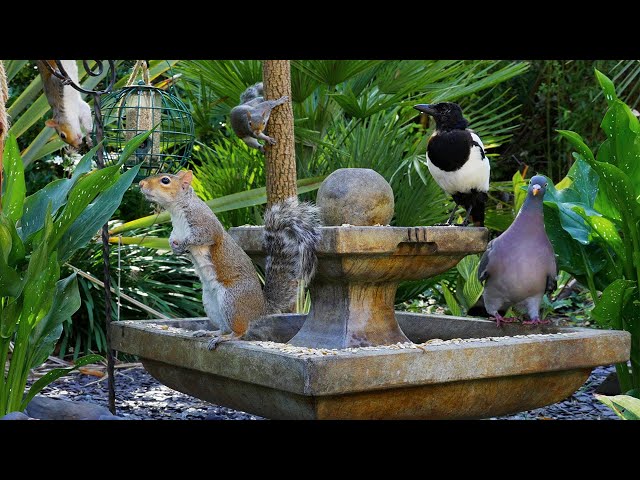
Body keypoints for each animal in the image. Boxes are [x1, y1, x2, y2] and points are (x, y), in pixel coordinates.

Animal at [139, 169, 321, 349]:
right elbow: (173, 240)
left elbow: (203, 237)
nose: (140, 184)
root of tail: (260, 308)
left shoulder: (205, 225)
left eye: (165, 180)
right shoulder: (175, 232)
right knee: (224, 327)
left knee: (239, 332)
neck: (177, 212)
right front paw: (175, 247)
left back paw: (225, 338)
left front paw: (185, 244)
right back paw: (211, 333)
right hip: (211, 304)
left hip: (232, 301)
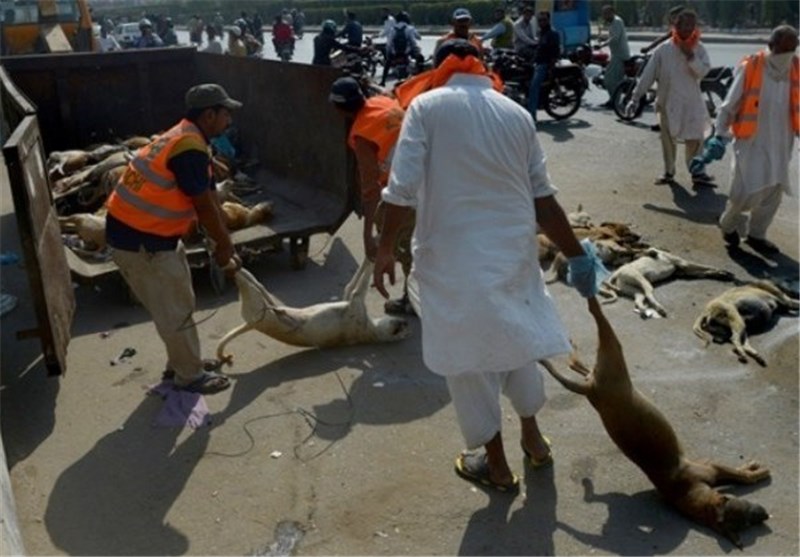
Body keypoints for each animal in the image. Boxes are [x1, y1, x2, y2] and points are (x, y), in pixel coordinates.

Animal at [216, 260, 410, 364]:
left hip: (255, 306)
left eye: (401, 330)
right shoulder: (352, 301)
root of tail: (251, 324)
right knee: (252, 280)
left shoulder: (356, 306)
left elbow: (357, 288)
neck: (372, 331)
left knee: (246, 281)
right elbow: (351, 286)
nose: (406, 323)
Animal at [540, 298, 771, 548]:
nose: (764, 515)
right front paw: (757, 472)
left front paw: (749, 466)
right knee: (598, 320)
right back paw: (590, 301)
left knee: (578, 365)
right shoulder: (710, 468)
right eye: (746, 517)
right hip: (614, 359)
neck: (685, 494)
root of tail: (591, 390)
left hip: (600, 374)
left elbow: (736, 472)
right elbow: (741, 476)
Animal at [600, 248, 735, 318]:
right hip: (641, 279)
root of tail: (617, 272)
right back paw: (659, 308)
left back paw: (645, 310)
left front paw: (723, 274)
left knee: (639, 300)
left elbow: (705, 271)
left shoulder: (685, 270)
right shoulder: (684, 264)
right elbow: (705, 266)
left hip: (632, 288)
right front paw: (723, 272)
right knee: (649, 294)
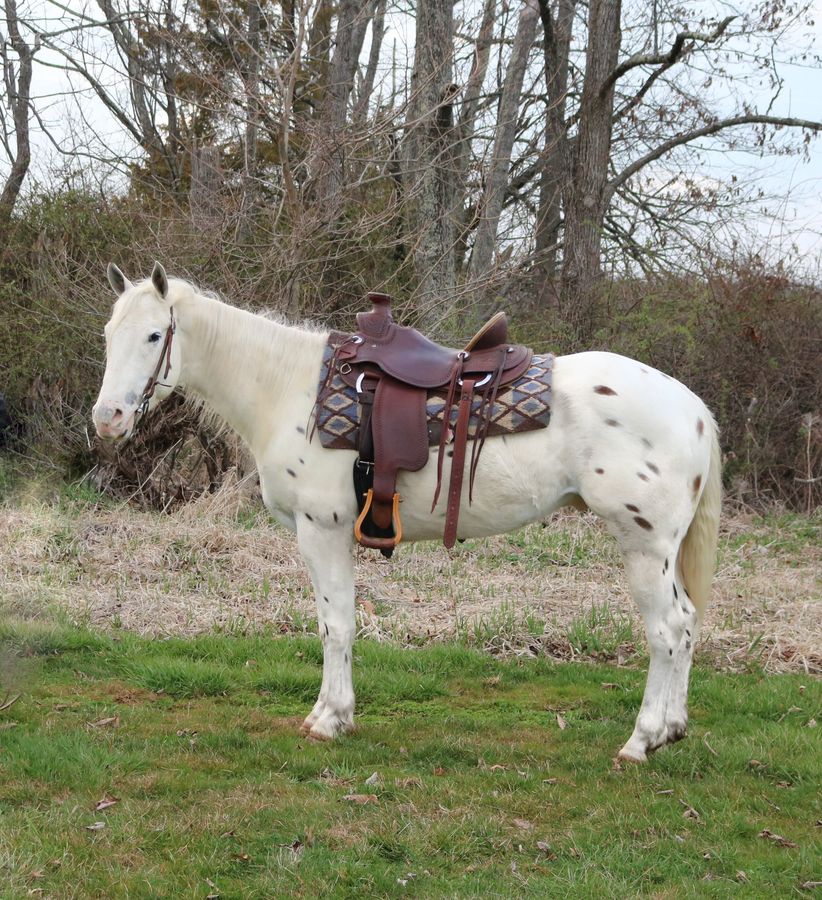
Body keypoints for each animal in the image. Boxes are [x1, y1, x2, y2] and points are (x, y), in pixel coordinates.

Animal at [92, 262, 722, 762]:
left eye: (154, 335)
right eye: (108, 333)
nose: (107, 418)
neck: (289, 389)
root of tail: (694, 409)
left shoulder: (323, 531)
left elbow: (336, 625)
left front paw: (329, 719)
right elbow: (337, 622)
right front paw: (334, 713)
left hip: (644, 547)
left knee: (668, 630)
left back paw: (641, 740)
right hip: (662, 553)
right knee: (689, 625)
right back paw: (672, 729)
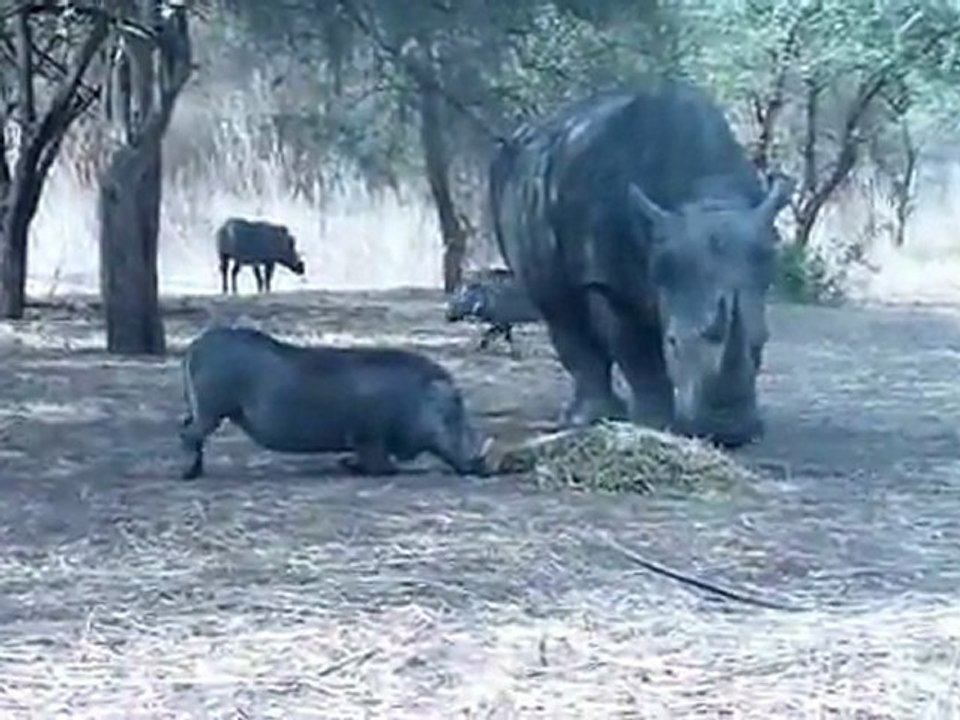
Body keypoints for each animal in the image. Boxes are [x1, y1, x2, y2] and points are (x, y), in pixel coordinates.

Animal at [178, 326, 489, 479]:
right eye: (455, 408)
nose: (485, 468)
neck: (417, 396)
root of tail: (196, 345)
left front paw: (345, 463)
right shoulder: (370, 437)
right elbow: (383, 466)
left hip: (205, 410)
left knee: (187, 429)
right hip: (212, 410)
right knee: (188, 434)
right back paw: (189, 474)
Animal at [489, 80, 794, 447]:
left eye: (763, 341)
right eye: (673, 342)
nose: (727, 433)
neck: (703, 195)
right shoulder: (606, 277)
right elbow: (635, 350)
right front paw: (655, 425)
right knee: (557, 305)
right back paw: (590, 417)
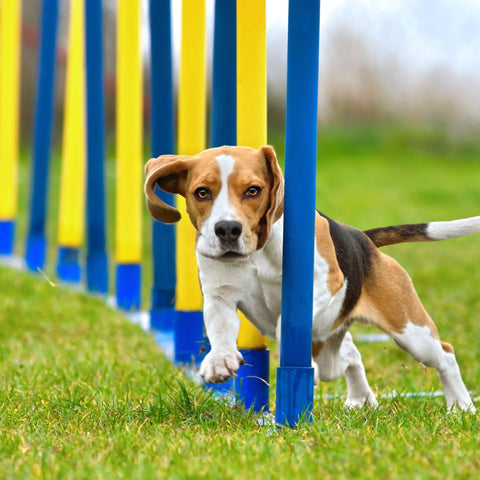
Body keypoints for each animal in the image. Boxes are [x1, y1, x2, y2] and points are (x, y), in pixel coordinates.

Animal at [144, 144, 478, 410]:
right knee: (350, 354)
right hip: (337, 345)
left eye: (253, 190)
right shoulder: (220, 297)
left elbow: (284, 323)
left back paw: (460, 406)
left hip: (411, 331)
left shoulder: (323, 283)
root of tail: (364, 240)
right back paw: (360, 399)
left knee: (445, 355)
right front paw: (219, 360)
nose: (227, 229)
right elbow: (220, 330)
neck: (257, 253)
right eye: (202, 193)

EXERCISE OBJECTIVE -> Copy out the entries exactly as they stand, omitting the images.

ANSWER BOX ->
Body keypoints for each animal in the image. Boxes are [x1, y1, x2, y2] and points are (x, y), in pixel coordinates.

Animal at [139, 169, 321, 349]:
right elbow: (173, 240)
left elbow: (203, 237)
nose: (140, 184)
root of tail: (260, 308)
left shoulder: (205, 225)
left eye: (165, 180)
right shoulder: (175, 232)
right knee: (224, 327)
left knee: (239, 332)
neck: (177, 212)
right front paw: (175, 247)
left back paw: (225, 338)
left front paw: (185, 244)
right back paw: (211, 333)
right hip: (211, 304)
left hip: (232, 301)
Body keypoints for each animal in the image. Boxes are [x1, y1, x2, y2] and points are (x, y), in pixel coordinates.

Animal at [216, 260, 410, 364]:
left hip: (255, 306)
left eye: (401, 330)
right shoulder: (352, 301)
root of tail: (251, 324)
right knee: (252, 280)
left shoulder: (356, 306)
left elbow: (357, 288)
neck: (372, 331)
left knee: (246, 281)
right elbow: (351, 286)
nose: (406, 323)
Animal at [540, 298, 771, 548]:
nose: (764, 515)
right front paw: (757, 472)
left front paw: (749, 466)
right knee: (598, 320)
right back paw: (590, 301)
left knee: (578, 365)
right shoulder: (710, 468)
right eye: (746, 517)
right hip: (614, 359)
neck: (685, 494)
root of tail: (591, 390)
left hip: (600, 374)
left elbow: (736, 472)
right elbow: (741, 476)
Animal at [600, 248, 735, 318]:
right hip: (641, 279)
root of tail: (617, 272)
right back paw: (659, 308)
left back paw: (645, 310)
left front paw: (723, 274)
left knee: (639, 300)
left elbow: (705, 271)
left shoulder: (685, 270)
right shoulder: (684, 264)
right elbow: (705, 266)
left hip: (632, 288)
right front paw: (723, 272)
right knee: (649, 294)
Body keypoints for each animal in the image. Boxes are [x1, y1, x2, y2] and points are (x, y), in pixel coordinates.

Animal at [92, 262, 722, 762]:
left eye: (154, 335)
right eye: (108, 333)
nose: (107, 418)
neck: (289, 389)
root of tail: (694, 409)
left shoulder: (323, 531)
left elbow: (336, 625)
left front paw: (329, 719)
right elbow: (337, 622)
right front paw: (334, 713)
left hip: (644, 547)
left knee: (668, 630)
left back paw: (641, 740)
right hip: (662, 553)
right knee: (689, 625)
right back paw: (672, 729)
Body keypoints for each animal in the image. Boxes are [x1, y1, x2, y2] and points are (x, y), in pixel coordinates.

Animal at [178, 326, 489, 479]:
right eye: (455, 408)
nose: (485, 468)
neck: (417, 396)
root of tail: (196, 345)
left front paw: (345, 463)
right shoulder: (370, 437)
right elbow: (383, 466)
left hip: (205, 410)
left knee: (187, 429)
right hip: (212, 410)
right knee: (188, 434)
right back paw: (189, 474)
Animal at [489, 80, 794, 447]:
left eye: (763, 341)
right eye: (673, 342)
nose: (727, 433)
neck: (703, 195)
right shoulder: (606, 277)
right elbow: (635, 350)
right front paw: (655, 425)
right knee: (557, 305)
right back paw: (590, 417)
Body keypoints for each animal in the image. Boxes are [x1, y1, x2, y2] and points are (x, y), in pixel coordinates.

Animal at [144, 144, 478, 410]:
right knee: (350, 354)
right hip: (337, 345)
left eye: (253, 190)
right shoulder: (220, 297)
left elbow: (284, 323)
left back paw: (460, 406)
left hip: (411, 331)
left shoulder: (323, 283)
root of tail: (364, 240)
right back paw: (360, 399)
left knee: (445, 355)
right front paw: (219, 360)
nose: (227, 229)
right elbow: (220, 330)
neck: (257, 253)
right eye: (202, 193)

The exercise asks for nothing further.